- Exercise instructions
**1)** Transcribe a section of the text about Mego word for word, beginning at "Mego Corp is" and stopping after "history and more.".
**2)** According to the text about Mego, in what year was the company founded?
**3)** Write the next part of the text about Mego, picking up after its final sentence.

* Begin Reading text *

Mego Corp is the newest Toy Company to reveal its all-new product database, powered by hobbyDB. While they are best remembered for their wide line of popular figures from movies and TV, the company’s history goes back much further. The Mego Database will include all of that history and more.
Mego was founded in 1954 by D. David and Madeline Abrams as an importer of inexpensive dime-store toys. In 1971, a shift in economics and changing tastes with kids meant it was time to refocus the company.
Marty Abrams, their son, suggested that a line of inexpensive action figures would be a big hit. Many of them shared the same body molds to keep costs down, and all had separate, removable outfits. The figures were 8 inches tall, smaller than some other popular brands, but perfectly sized so accessories like vehicles and playsets weren’t too big or expensive.
Mego managed to get licenses for DC’s Super-Friends, which turned into an instant hit. A subsequent deal with Marvel Comics then meant kids could play with compatible characters from incompatible worlds.

* End Reading text *
* Begin Entries *

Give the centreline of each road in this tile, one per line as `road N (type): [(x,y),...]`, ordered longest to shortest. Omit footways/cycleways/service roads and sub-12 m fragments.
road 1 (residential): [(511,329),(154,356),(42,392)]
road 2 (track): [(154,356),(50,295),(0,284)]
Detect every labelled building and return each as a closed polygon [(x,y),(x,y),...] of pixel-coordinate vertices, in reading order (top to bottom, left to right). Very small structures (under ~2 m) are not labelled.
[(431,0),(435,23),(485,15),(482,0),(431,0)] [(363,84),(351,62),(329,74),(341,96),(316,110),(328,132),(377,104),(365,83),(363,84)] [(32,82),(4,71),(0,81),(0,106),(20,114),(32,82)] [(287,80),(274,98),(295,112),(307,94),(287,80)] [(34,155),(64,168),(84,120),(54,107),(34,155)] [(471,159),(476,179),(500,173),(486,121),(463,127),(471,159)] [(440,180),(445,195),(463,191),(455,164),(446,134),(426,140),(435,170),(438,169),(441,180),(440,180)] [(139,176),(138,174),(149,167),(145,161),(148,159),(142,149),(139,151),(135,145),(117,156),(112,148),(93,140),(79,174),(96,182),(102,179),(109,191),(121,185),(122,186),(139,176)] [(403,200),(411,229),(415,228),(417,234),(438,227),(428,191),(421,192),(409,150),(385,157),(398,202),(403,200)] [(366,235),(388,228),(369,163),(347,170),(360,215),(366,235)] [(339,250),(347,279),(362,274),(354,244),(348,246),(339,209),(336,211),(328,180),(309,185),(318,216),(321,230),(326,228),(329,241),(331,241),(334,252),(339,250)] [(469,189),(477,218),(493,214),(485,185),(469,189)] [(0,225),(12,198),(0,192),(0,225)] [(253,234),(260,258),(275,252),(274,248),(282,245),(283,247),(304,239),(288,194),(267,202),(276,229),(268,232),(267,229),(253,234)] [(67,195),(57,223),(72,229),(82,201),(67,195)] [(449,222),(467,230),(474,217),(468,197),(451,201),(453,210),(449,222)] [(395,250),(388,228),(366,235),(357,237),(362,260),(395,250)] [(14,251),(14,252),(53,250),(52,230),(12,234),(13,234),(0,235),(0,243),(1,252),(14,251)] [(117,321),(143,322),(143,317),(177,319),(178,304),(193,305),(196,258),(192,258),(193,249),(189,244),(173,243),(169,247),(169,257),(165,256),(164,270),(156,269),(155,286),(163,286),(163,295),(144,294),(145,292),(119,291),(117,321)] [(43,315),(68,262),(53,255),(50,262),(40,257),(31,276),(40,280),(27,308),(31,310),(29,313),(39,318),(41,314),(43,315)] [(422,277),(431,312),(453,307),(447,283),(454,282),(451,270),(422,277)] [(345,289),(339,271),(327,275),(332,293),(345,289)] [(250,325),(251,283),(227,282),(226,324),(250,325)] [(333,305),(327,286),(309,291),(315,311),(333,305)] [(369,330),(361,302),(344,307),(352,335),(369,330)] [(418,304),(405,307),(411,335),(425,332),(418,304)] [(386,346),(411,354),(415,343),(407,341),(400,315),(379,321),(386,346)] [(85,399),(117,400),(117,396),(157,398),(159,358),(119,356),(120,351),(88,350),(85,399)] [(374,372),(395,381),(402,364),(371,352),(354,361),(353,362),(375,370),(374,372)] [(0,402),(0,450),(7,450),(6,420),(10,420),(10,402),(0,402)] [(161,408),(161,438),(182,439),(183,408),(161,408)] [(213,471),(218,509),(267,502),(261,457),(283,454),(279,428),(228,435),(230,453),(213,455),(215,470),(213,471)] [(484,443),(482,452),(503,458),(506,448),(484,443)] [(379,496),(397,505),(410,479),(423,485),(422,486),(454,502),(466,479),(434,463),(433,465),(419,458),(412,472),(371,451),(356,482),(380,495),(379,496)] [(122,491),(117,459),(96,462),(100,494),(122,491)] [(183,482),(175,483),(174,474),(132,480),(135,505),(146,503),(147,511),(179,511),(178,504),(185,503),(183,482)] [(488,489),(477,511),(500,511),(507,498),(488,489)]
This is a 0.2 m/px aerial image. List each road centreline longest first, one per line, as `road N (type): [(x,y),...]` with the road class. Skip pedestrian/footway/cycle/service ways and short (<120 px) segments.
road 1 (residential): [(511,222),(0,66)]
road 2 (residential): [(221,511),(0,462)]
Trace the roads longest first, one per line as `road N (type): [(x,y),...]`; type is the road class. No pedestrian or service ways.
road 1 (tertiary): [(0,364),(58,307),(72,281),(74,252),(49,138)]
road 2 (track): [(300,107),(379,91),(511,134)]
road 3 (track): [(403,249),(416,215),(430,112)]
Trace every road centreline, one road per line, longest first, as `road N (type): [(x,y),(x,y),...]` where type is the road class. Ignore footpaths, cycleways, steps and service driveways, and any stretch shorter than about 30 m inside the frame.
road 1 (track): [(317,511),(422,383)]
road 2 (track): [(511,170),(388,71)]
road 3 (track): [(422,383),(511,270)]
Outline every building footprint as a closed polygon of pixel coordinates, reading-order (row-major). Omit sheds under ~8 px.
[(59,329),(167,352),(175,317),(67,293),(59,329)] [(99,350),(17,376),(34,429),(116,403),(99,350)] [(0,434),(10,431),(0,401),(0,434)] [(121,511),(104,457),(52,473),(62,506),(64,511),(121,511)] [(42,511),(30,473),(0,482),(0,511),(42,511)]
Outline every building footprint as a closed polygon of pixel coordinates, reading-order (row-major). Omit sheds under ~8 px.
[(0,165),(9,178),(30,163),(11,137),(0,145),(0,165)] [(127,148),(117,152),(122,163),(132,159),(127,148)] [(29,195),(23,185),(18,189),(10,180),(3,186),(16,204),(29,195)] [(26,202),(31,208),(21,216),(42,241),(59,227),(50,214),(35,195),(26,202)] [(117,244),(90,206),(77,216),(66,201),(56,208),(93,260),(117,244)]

* End Entries *
* Begin Entries *

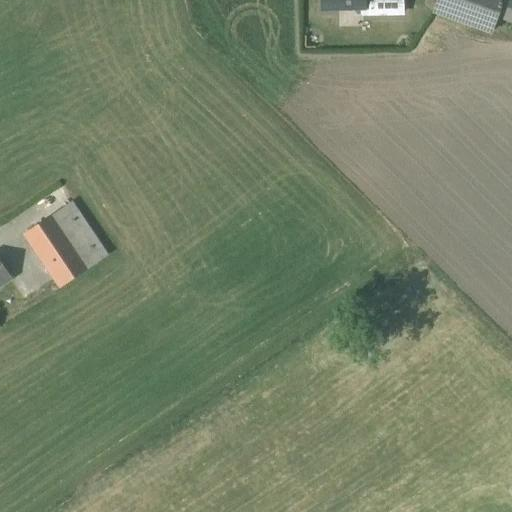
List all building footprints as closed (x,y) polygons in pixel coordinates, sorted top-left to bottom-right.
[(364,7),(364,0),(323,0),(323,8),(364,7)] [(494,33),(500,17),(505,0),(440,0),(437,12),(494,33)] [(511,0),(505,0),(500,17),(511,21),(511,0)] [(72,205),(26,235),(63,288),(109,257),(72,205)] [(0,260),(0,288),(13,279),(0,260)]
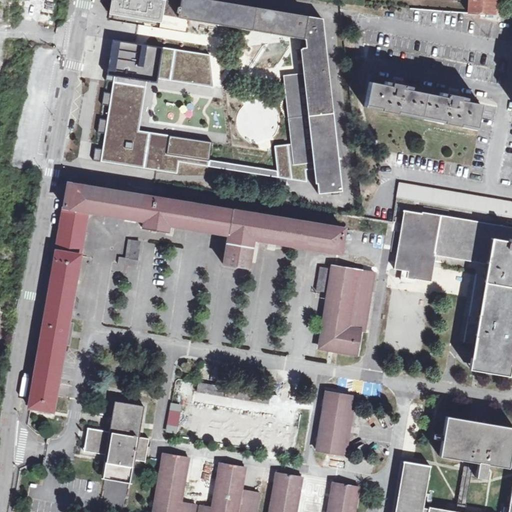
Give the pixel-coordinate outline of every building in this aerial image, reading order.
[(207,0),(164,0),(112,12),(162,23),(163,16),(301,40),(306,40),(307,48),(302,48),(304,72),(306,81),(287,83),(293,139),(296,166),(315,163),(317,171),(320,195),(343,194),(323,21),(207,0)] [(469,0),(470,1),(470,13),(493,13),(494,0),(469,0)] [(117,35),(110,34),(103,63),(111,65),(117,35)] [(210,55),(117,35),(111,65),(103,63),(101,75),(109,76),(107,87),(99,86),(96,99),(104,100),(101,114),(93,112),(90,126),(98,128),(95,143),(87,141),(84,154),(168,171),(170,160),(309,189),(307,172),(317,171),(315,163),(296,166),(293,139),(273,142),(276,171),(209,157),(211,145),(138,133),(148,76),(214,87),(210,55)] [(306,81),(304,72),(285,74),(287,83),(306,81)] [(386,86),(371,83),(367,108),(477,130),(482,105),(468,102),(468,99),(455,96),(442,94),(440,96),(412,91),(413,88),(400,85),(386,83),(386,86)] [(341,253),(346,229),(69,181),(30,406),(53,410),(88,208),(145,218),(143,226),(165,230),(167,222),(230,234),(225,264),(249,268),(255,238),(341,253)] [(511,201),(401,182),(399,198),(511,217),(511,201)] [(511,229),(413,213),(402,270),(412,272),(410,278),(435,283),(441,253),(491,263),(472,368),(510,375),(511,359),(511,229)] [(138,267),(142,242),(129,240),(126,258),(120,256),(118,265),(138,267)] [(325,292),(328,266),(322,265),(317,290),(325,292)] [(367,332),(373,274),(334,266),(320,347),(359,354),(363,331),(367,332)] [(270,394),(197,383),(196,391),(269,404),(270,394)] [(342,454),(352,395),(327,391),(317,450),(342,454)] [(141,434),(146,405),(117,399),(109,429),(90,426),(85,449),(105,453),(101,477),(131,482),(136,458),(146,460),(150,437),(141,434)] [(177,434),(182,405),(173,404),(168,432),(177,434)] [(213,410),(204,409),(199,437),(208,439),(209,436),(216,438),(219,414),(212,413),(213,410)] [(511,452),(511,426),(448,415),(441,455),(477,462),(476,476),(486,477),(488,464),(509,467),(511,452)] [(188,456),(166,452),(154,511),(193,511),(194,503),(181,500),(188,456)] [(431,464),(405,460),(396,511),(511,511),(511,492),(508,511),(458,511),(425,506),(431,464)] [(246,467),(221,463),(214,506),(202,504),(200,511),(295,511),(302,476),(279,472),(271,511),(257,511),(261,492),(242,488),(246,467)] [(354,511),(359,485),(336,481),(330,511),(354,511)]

* End Entries *

- In response
**1)**
Mego Corp is the newest Toy Company to reveal its all-new product database, powered by hobbyDB. While they are best remembered for their wide line of popular figures from movies and TV, the company’s history goes back much further. The Mego Database will include all of that history and more.

**2)** 1954

**3)**
The rapid success of those first figures meant Mego would lead to the company in securing deals for characters from Star Trek, Wizard of Oz, and Planet of the Apes. In fact, the Planet of the Apes characters were trailblazers, some of the very first movie tie-in merchandising of their kind.
Mego also dabbled in 1/64 diecast cars! Their Jet Wheels cars came packaged with connectable, stackable garages.
Among their next big hits were smaller figures, the Micronauts. They were much smaller than any other toy of their kind, and their futuristic designs fit in with kids’ interest in space travel and science fiction.
Action Jackson was Mego’s response to GI Joe, and competed with the long-running soldier on a less military field. Additional licenses in the late ‘70s included CHiPs, Dukes of Hazzard, and The Greatest America Hero. Only when collectors and kids gravitated towards Kenner’s new (and smaller) Star Wars toys did Mego stop production in the early 1980s.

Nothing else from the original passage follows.